● COMPITO 1
Nel testo su pupi e paladini, quali personalità è difficile incontrare in Sicilia secondo Sebastiano Aglianò?

● BLOCCO DI TESTO

################

Le 7 lezioni | Autori | Credits | Home | Email

 

 

 

 

Pupi e paladini  

Per sintetizzare la vocazione tragicomica del siciliano, è più opportuno guardare al teatro, alla maschera di un attore: Angelo Musco, la stessa in cui si riflettono la faccia appassionata e un po’ convenzionale della Sicilia, che era stata già del grande Giovanni Grasso, e il retaggio dell’opera dei pupi, in cui la povera gente proiettò per anni il proprio bisogno d’evasione da una realtà che ancora non ci appaga. Commedia e tragedia, dunque. L’anima del siciliano che si rivela sempre estrema e contraddittoria: ora servile Proteo che sopporta le ferite della Storia e dei regnanti, ora pupo-paladino che si riscatta attraverso il riso gioioso, rituale, isterico, che non ha nulla a che vedere con la comicità, ma sale dal basso, si oppone al «serio», come il riso di Aristofane o di Rabelais, di Shakespeare o di Gogol, ed esprime la protesta di coloro che non hanno voce. Diceva Pirandello, parlando di Verga, che “tutti i siciliani in fondo sono tristi perché hanno quasi tutti un senso tragico della vita”, volendo significare che essi avvertono intensamente quel contrasto tra un animo naturalmente chiuso e diffidente e una Natura “intorno, aperta, chiara di sole”, che acceca fino a togliere la capacità di vedere, rivelando in ogni gesto e in ogni parola un “dolore spesso disperato”. E nel senso del tragico dei siciliani si stratificano generazioni ribollenti di collere antigovernative, di disperati e astratti furori ma anche, purtroppo, di altrettanto repentine e umilianti sottomissioni.

Scriveva il siracusano Sebastiano Aglianò che è difficile incontrare in Sicilia personalità complete e riposanti, vale a dire uomini sicuri di una pace interiore, sicché anche l’umorismo siciliano ha qualcosa di nervoso o di amaro. I siciliani sono, infatti, da sempre avvezzi a un senso luttuoso dell’esistenza, ma fra il tragico e l’idillico, che sono i due veri poli dell’anima isolana, si insinua di tanto in tanto un temperato umorismo, che facilmente si esaspera in grottesco e che raramente è derisione - e difatti il siciliano sa essere auto-ironico -. Piuttosto è espressione di benevolenza, percezione di armonia, sentimento di espansione vitale.

################

● MATERIALE FORNITO
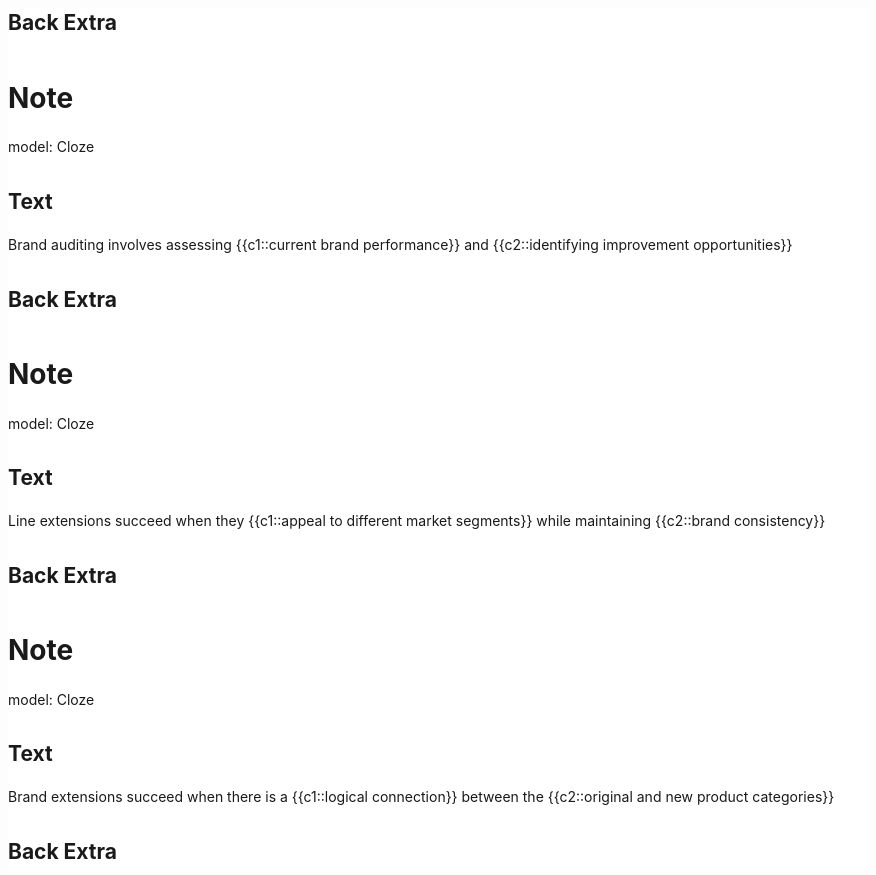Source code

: ## Back Extra


# Note
model: Cloze

## Text
Brand auditing involves assessing {{c1::current brand performance}} and {{c2::identifying improvement opportunities}}

## Back Extra


# Note
model: Cloze

## Text
Line extensions succeed when they {{c1::appeal to different market segments}} while maintaining {{c2::brand consistency}}

## Back Extra


# Note
model: Cloze

## Text
Brand extensions succeed when there is a {{c1::logical connection}} between the {{c2::original and new product categories}}

## Back Extra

################

● COMPITO 2
Estrai dai record qui sopra tutte le righe, riportandole identiche e senza includere le immagini.

● RISPOSTA 1
Personalità complete e riposanti, cioè uomini sicuri di una pace interiore.

● RISPOSTA 2
Source code

: ## Back Extra


# Note
model: Cloze

## Text
Brand auditing involves assessing {{c1::current brand performance}} and {{c2::identifying improvement opportunities}}

## Back Extra


# Note
model: Cloze

## Text
Line extensions succeed when they {{c1::appeal to different market segments}} while maintaining {{c2::brand consistency}}

## Back Extra


# Note
model: Cloze

## Text
Brand extensions succeed when there is a {{c1::logical connection}} between the {{c2::original and new product categories}}

## Back Extra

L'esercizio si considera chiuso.